TASK INSTRUCTIONS –
Return exactly the lines of the records below, starting at the line that contains "גופן וקישורים" and ending at the line that contains "existants sont échangés", with both of those lines kept.

DATASET RECORDS –
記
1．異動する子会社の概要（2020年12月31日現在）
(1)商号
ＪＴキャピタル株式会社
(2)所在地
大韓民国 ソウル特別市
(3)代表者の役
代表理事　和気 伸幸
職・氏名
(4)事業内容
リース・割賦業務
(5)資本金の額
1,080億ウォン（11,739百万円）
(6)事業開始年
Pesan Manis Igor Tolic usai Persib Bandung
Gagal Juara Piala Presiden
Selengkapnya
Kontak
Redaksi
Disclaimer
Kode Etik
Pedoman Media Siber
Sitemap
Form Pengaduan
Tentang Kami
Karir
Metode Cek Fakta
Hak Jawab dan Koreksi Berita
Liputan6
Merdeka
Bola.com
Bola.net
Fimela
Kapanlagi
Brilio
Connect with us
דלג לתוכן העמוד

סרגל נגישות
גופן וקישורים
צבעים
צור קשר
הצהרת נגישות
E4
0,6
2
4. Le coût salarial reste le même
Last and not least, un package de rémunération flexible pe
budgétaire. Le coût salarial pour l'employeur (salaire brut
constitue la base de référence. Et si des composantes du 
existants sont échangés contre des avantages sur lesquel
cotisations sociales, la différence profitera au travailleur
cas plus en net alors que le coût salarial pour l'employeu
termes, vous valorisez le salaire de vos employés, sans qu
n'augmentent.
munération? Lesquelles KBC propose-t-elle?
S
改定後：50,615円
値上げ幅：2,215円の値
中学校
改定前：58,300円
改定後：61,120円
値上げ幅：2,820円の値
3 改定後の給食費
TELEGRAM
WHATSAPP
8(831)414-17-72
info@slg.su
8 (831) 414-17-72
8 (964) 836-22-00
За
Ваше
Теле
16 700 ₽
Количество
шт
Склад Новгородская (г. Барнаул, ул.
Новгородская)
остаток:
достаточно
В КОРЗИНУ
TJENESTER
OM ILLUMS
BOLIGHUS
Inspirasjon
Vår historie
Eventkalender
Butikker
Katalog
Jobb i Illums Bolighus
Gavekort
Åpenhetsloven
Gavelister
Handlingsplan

RESULT OF THE TASK –
גופן וקישורים
צבעים
צור קשר
הצהרת נגישות
E4
0,6
2
4. Le coût salarial reste le même
Last and not least, un package de rémunération flexible pe
budgétaire. Le coût salarial pour l'employeur (salaire brut
constitue la base de référence. Et si des composantes du 
existants sont échangés contre des avantages sur lesquel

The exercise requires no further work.